Hace unos días, una persona relativamente cercana me dijo que se había acordado de mí porque se acaba de estrenar una comedia francesa cuya protagonista va en silla de ruedas. Sonreí educadamente, aunque me quedé con las ganas de contestarle que yo me había acordado de ella viendo una película de Marilyn Monroe porque es rubia.
En realidad hago poco caso de estas anécdotas, me pasan de vez en cuando. Pero en esta ocasión me quedé rumiando la conversación porque, por motivos que no vienen al caso, llevo un tiempo repasando la visión que da el cine sobre la discapacidad.
Día a día, veo que la imagen que tienen de mí muchas personas está muy lejos de la que me gustaría dar.

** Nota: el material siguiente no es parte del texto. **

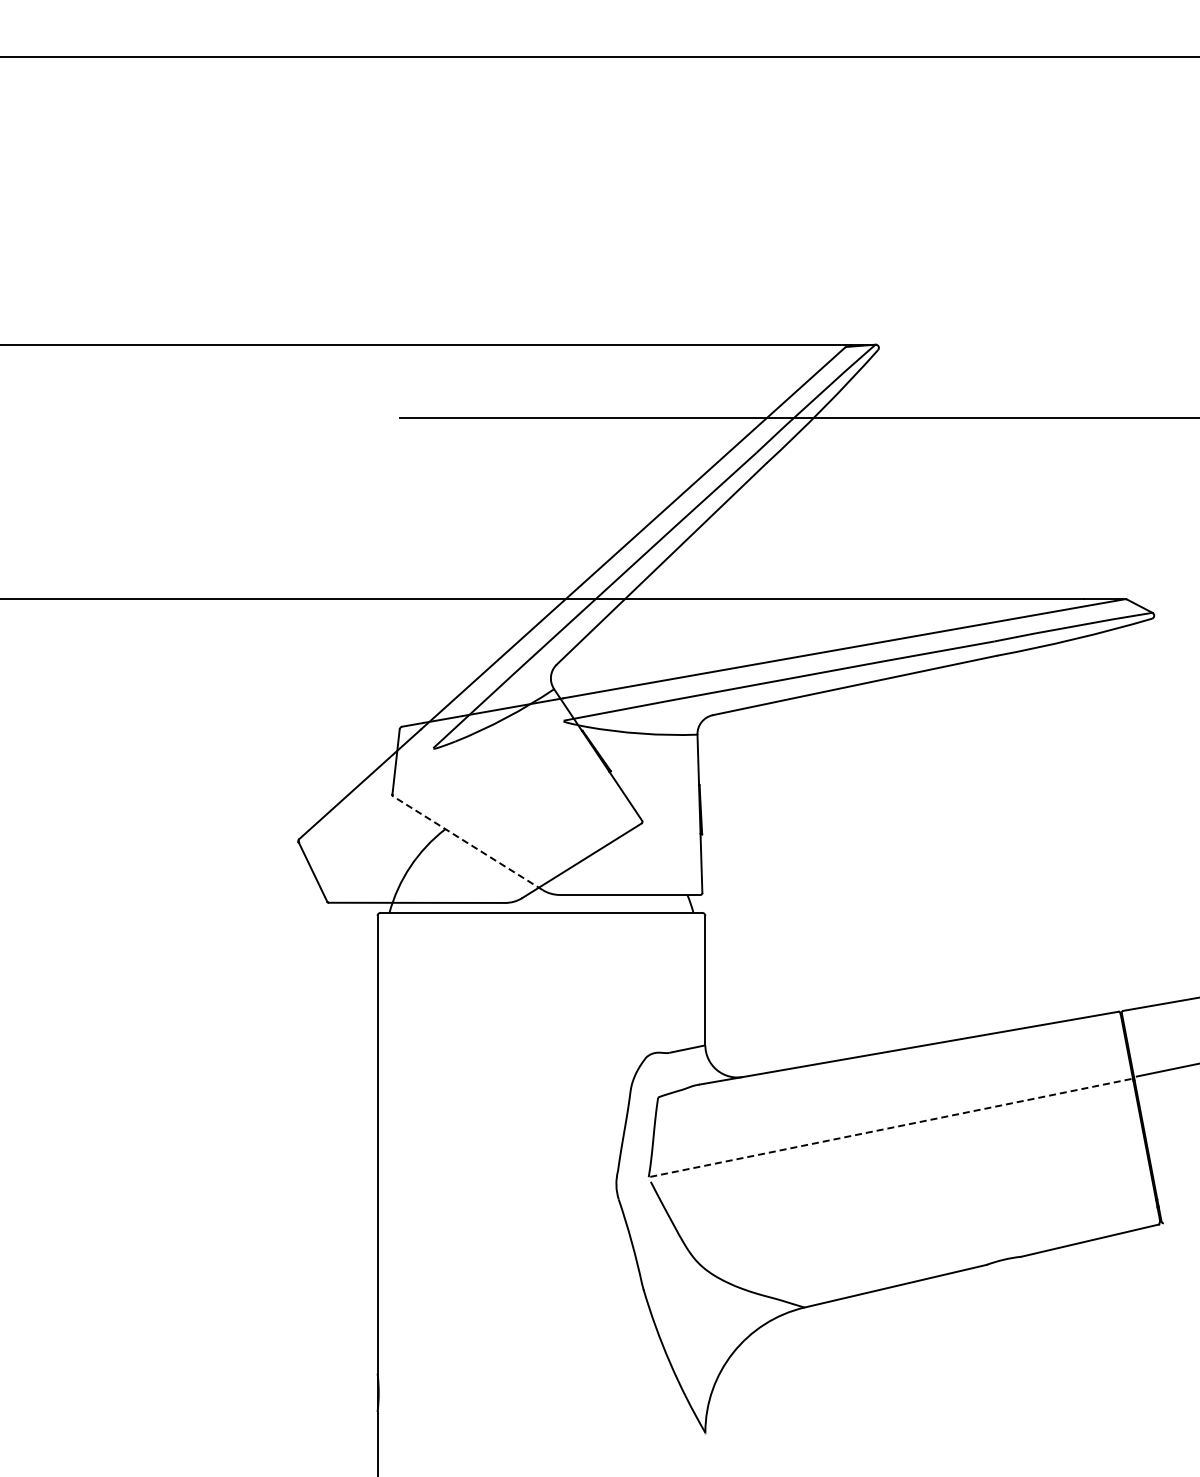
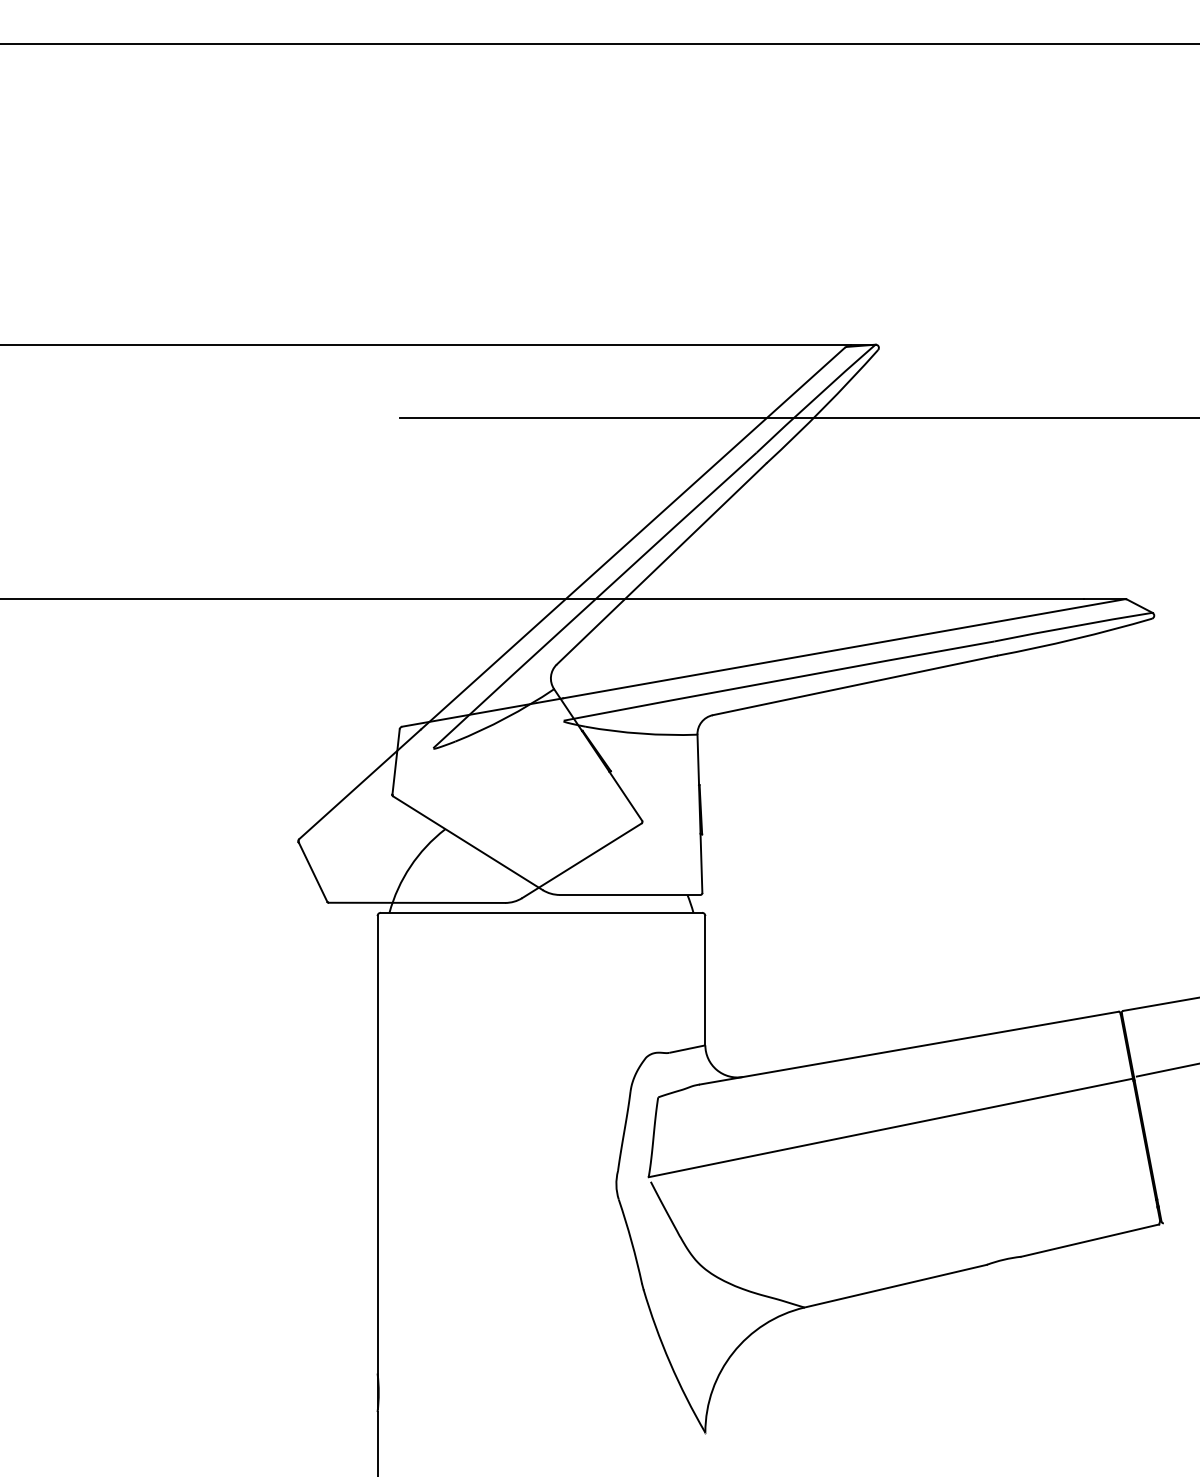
line at (599, 57) position: (599, 57) -> (599, 44)
line at (467, 843): dashed -> solid
line at (889, 1128): dashed -> solid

Las opiniones van desde que soy una pobrecica que no puede hacer nada, hasta que soy una especie de heroína con superpoderes por intentar tener una vida normal.
En el mundo del celuloide pasa lo mismo. Es cierto que en el séptimo arte los estereotipos están muy estancados, pero en el caso de la discapacidad el tema ya se ha tornado cansino y aburrido. Hay tres tipos de personajes en las películas cuya trama pretende tratar estas cuestiones.
El primero, el más manido, es el pobre desgraciado que tiene que luchar contra viento y marea para demostrarle al mundo sus capacidades.
El segundo, para mí el más interesante pero no por ello menos doloroso, es el antihéroe, el malvado que hace cosas de malotes “porque el mundo lo ha hecho así”.
Y el tercero, el que está de moda y también el que más me irrita, es el graciosillo que hace tonterías para quitarle hierro al asunto y que termina dando un mensaje sensiblero e insoportable.
Mi sensación es que 2019 va a ser un año de cine sobre discapacidad, con la pretenciosa intención de darnos visibilidad sin aportar nada nuevo al asunto. Espero equivocarme y encontrarme, por fin, algún mensaje novedoso.
Mientras tanto, seguiré intentando dar una imagen de mí misma más realista.